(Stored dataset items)
-------
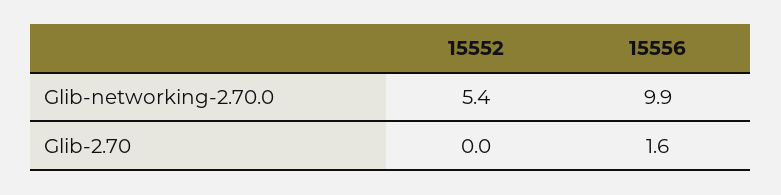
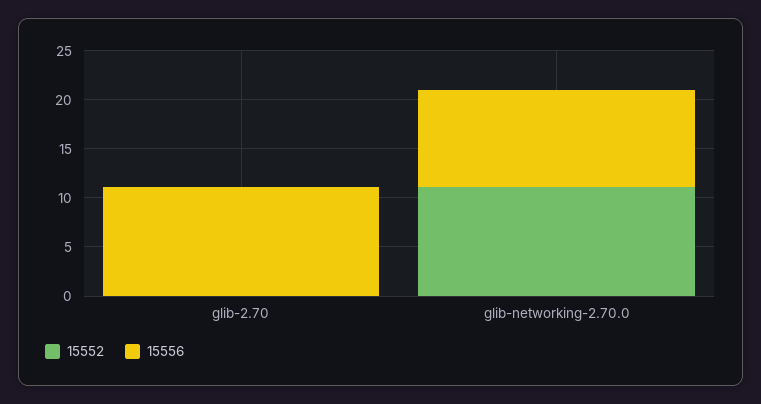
15552, Glib-networking-2.70.0: 5.4 -> 11
15556, Glib-2.70: 1.6 -> 11

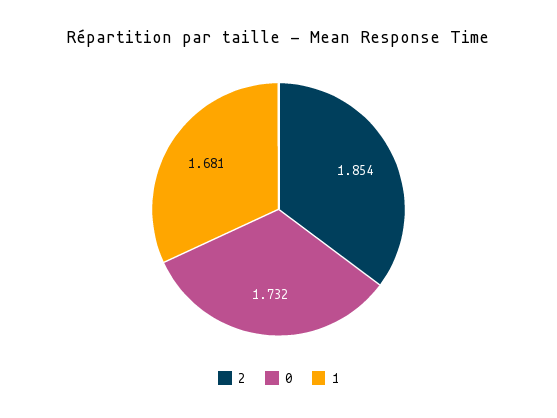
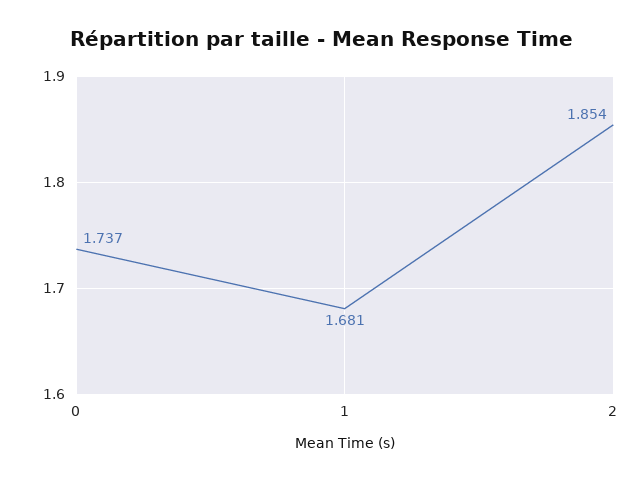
0: 1.732 -> 1.737

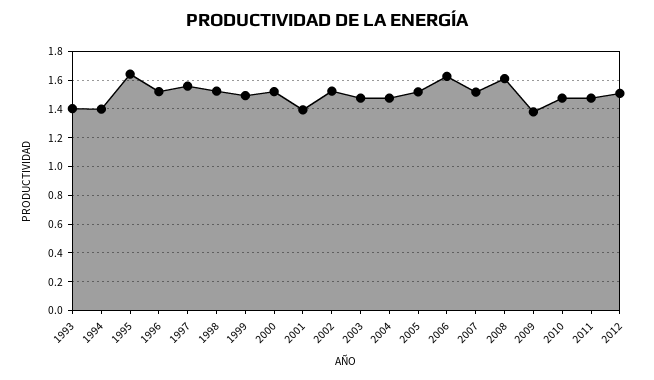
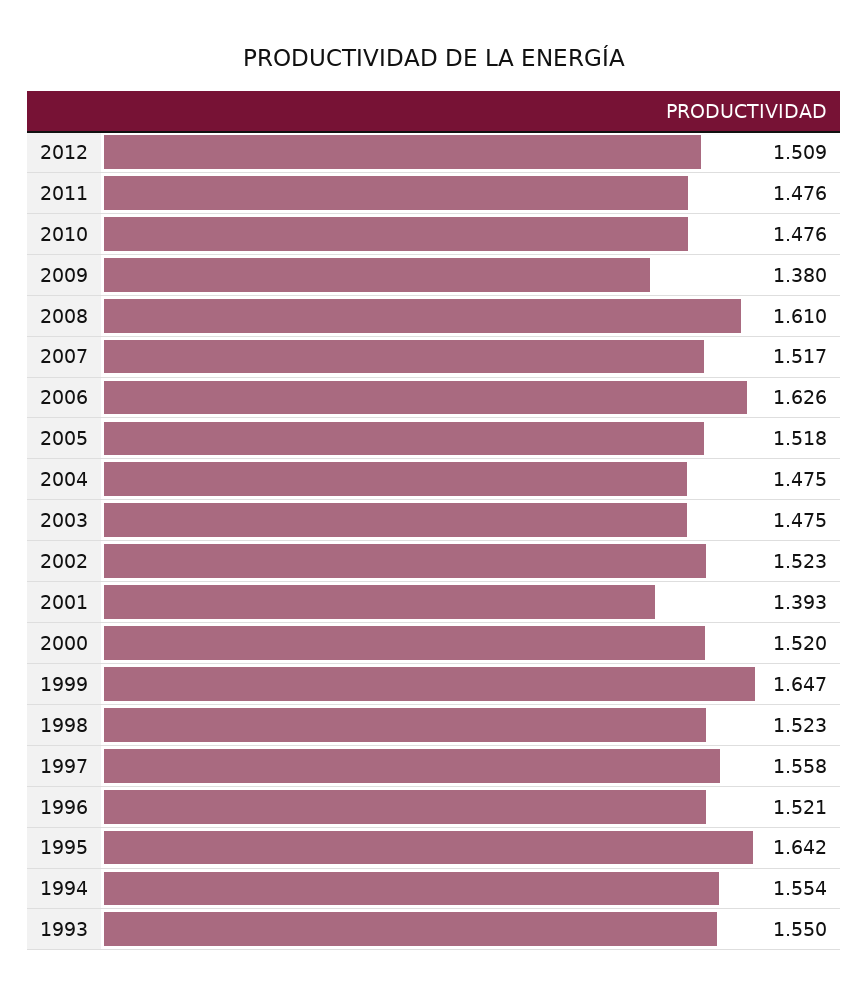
1993: 1.4 -> 1.55
1994: 1.4 -> 1.554
1999: 1.5 -> 1.647

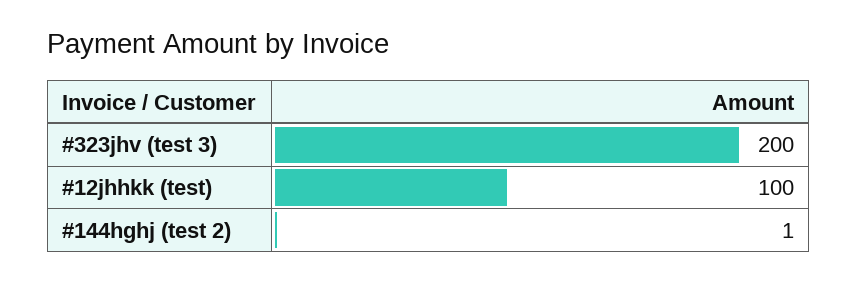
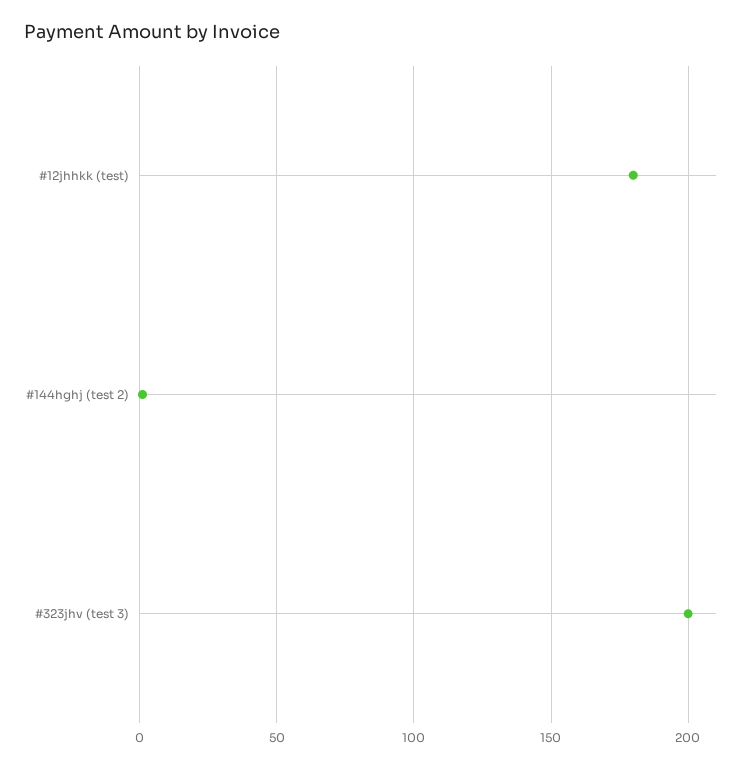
#12jhhkk (test): 100 -> 180

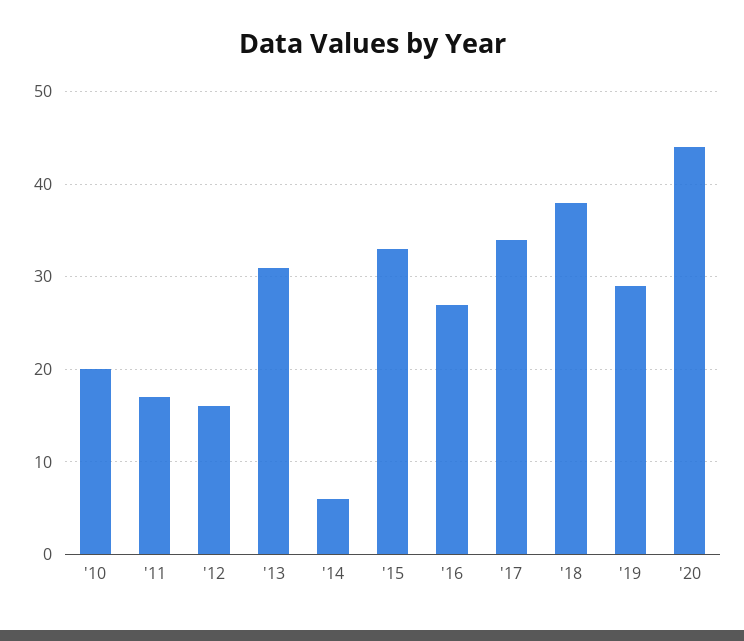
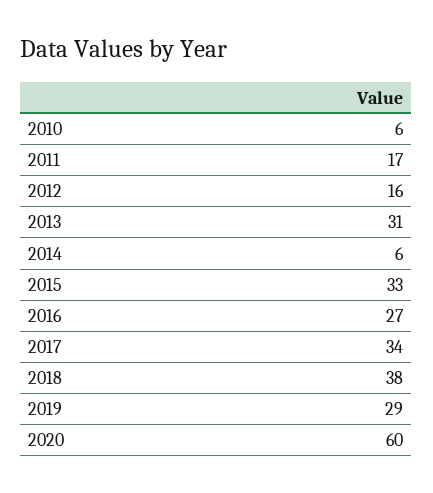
'10: 20 -> 6
'20: 44 -> 60

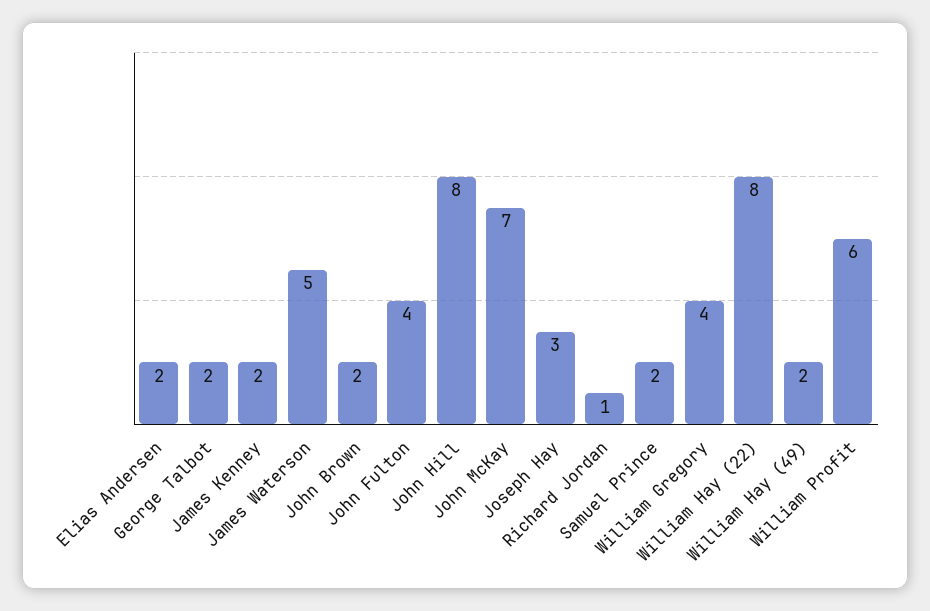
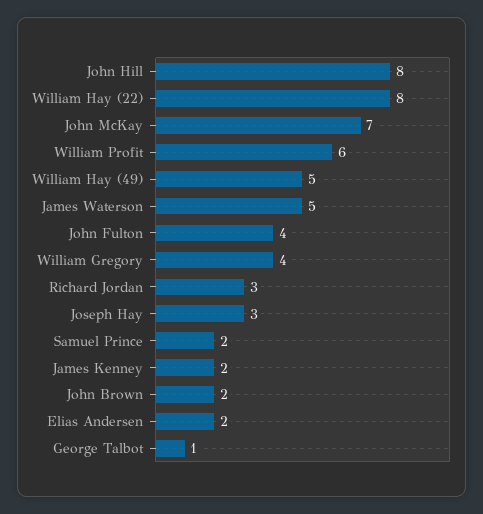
George Talbot: 2 -> 1
Richard Jordan: 1 -> 3
William Hay (49): 2 -> 5

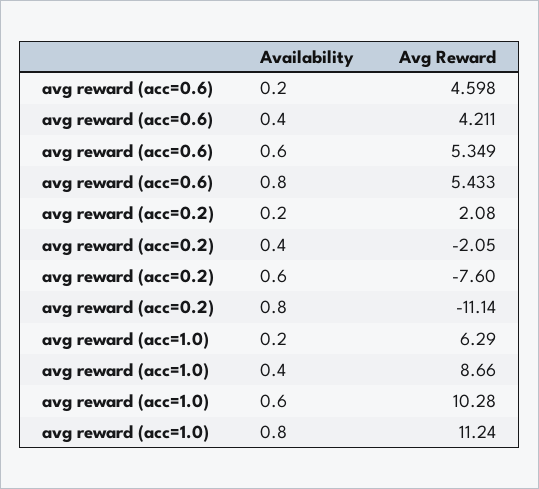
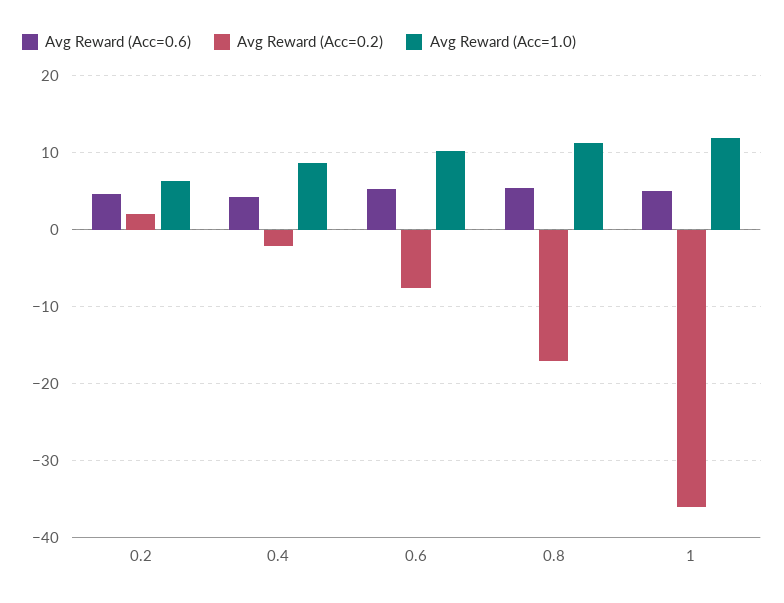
avg reward (acc=0.2), 0.8: -11.14 -> -17
avg reward (acc=0.6), 1: none -> 5
avg reward (acc=0.2), 1: none -> -36
avg reward (acc=1.0), 1: none -> 12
-------
* About this exercise
Go through the records. Copy each line where "reward" appears.

* Answer
avg reward (acc=0.2), 0.8: -11.14 -> -17
avg reward (acc=0.6), 1: none -> 5
avg reward (acc=0.2), 1: none -> -36
avg reward (acc=1.0), 1: none -> 12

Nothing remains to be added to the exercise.